Es indudable que el “buda de Fráncfort” (que es como Moreno Claros titula su excelente libro sobre el filósofo), fue la figura que mejor ilustra el giro del pensamiento europeo hacia la India. Mostró una genuina disposición a incorporar conceptos indios para ilustrar sus doctrinas. Frente al progreso y el racionalismo, sabía que el intelecto se encontraba al servicio de la voluntad (en esto seguía a Hume) y que la razón podía ser una fuerza ciega, obsesionada por el control, que se expresaba en la ciencia y la técnica.

Pero hay que admitir que no acabó de entender cabalmente el budismo. Cometió el desliz de considerar el nirvana como una especie de extinción, una nihilización de la realidad, que casaba bien con su natural pesimismo. Precisamente en una época en la que el pesimismo era la gran acusación contra el budismo, porque prescindía del paraíso o lo rebajaba a lugar de paso. En este sentido, los parecidos con su filosofía son superficiales o simples malentendidos. En Schopenhauer no hay mención alguna a la cultura mental o a la gracia, dos aspectos fundamentales del budismo. El filósofo creía que el mundo, como sueño de la voluntad, era una pesadilla e identificaba la vida misma con el sufrimiento. Al ser humano más le valdría no haber nacido.
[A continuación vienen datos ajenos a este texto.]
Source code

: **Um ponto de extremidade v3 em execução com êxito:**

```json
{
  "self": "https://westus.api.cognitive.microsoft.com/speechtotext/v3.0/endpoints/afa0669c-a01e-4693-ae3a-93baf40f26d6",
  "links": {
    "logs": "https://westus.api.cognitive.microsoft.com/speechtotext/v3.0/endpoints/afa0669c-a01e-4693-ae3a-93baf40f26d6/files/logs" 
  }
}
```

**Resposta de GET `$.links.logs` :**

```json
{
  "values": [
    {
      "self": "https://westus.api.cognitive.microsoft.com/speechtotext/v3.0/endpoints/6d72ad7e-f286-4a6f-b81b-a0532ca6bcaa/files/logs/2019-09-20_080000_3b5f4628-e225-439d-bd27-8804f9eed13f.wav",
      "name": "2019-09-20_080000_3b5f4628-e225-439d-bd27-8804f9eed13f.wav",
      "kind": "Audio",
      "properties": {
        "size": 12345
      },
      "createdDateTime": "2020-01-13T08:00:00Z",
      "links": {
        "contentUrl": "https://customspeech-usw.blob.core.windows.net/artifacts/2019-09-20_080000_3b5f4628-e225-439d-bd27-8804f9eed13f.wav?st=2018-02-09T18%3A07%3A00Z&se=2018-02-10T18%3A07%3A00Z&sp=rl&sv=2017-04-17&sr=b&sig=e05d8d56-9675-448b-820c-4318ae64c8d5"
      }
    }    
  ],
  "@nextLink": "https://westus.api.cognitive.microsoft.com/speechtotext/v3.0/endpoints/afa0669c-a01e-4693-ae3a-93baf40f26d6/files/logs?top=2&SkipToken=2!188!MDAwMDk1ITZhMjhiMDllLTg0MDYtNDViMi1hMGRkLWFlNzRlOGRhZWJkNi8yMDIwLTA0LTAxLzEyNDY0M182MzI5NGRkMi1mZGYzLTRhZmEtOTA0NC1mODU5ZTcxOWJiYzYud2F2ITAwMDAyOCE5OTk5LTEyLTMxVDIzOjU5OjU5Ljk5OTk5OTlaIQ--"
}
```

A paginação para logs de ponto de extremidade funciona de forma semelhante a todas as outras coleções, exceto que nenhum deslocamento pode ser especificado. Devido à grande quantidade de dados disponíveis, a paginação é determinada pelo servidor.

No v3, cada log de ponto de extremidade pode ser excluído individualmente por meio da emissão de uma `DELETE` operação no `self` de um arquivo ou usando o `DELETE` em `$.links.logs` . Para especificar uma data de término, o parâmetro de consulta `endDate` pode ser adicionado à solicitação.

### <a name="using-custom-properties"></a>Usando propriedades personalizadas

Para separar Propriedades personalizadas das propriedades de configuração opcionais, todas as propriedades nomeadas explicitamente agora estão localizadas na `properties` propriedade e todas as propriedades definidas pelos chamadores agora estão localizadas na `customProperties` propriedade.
Nada más alejado del budismo, para el que la vida humana constituye una plataforma inmejorable para el despertar. El mundo que habitamos no es una colonia penitenciaria, está trufado de budas y bodhisattvas, que ejercen continuamente su actividad compasiva, hay remansos de paz y espacios purificados, “campos de Buda”, donde el logro del despertar resulta accesible. En el universo de Schopenhauer no hay espacio para la gracia, es un mundo acosado por el dolor y el aburrimiento, por la angustia y la insatisfacción, amenazado por toda clase de catástrofes y enfermedades (visión frecuente en rentistas y funcionarios). Frente a esa perspectiva, que equipara ser y padecer, el budismo sostiene que cada ser vivo lleva inscrita la naturaleza de buda, la promesa del despertar, el logro de un estado de la mente donde no tiene cabida el sufrimiento. La representación, como la música, puede imponerse a la voluntad.